ASSIGNMENT
Lines with "health" in them are to be located in the listing below and copied.
== == ==
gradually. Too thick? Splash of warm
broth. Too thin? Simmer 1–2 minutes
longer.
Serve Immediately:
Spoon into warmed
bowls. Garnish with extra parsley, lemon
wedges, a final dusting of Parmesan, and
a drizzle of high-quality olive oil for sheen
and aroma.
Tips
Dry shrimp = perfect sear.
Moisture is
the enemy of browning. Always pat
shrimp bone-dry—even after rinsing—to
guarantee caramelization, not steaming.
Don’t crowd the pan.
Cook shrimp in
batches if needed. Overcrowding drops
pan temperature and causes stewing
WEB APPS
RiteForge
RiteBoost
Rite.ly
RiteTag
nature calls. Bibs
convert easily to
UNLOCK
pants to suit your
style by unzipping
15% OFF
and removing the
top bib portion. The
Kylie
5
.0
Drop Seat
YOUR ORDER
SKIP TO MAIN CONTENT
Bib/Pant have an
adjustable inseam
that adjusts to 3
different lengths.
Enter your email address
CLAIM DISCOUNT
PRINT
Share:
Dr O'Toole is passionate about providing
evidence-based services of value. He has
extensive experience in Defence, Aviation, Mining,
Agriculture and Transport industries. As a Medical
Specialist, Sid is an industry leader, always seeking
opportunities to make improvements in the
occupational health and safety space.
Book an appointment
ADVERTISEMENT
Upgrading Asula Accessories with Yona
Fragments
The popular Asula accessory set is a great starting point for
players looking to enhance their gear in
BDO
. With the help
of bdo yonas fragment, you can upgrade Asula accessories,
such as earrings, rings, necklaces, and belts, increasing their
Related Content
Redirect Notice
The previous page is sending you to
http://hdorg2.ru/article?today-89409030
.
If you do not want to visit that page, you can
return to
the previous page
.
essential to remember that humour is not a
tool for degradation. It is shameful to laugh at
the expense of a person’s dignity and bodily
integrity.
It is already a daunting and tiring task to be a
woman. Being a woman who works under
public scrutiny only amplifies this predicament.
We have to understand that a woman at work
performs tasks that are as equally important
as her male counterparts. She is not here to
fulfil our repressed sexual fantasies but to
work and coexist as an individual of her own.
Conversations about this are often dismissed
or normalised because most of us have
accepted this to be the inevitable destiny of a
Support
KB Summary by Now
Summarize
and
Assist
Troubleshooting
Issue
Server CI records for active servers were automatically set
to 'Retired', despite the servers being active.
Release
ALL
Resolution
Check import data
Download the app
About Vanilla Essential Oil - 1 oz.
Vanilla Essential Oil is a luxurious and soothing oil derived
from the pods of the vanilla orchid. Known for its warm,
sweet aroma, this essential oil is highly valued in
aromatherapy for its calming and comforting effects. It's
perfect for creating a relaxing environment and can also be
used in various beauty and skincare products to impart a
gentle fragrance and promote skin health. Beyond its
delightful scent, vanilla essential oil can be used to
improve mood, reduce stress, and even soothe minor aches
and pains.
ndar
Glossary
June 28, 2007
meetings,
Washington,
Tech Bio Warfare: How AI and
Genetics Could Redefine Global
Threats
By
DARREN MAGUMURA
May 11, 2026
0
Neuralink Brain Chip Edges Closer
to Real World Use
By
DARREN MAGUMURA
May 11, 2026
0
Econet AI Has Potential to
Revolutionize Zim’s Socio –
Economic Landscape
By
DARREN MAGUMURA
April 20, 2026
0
== == ==
SOLUTION TO THIS TASK
occupational health and safety space.
gentle fragrance and promote skin health. Beyond its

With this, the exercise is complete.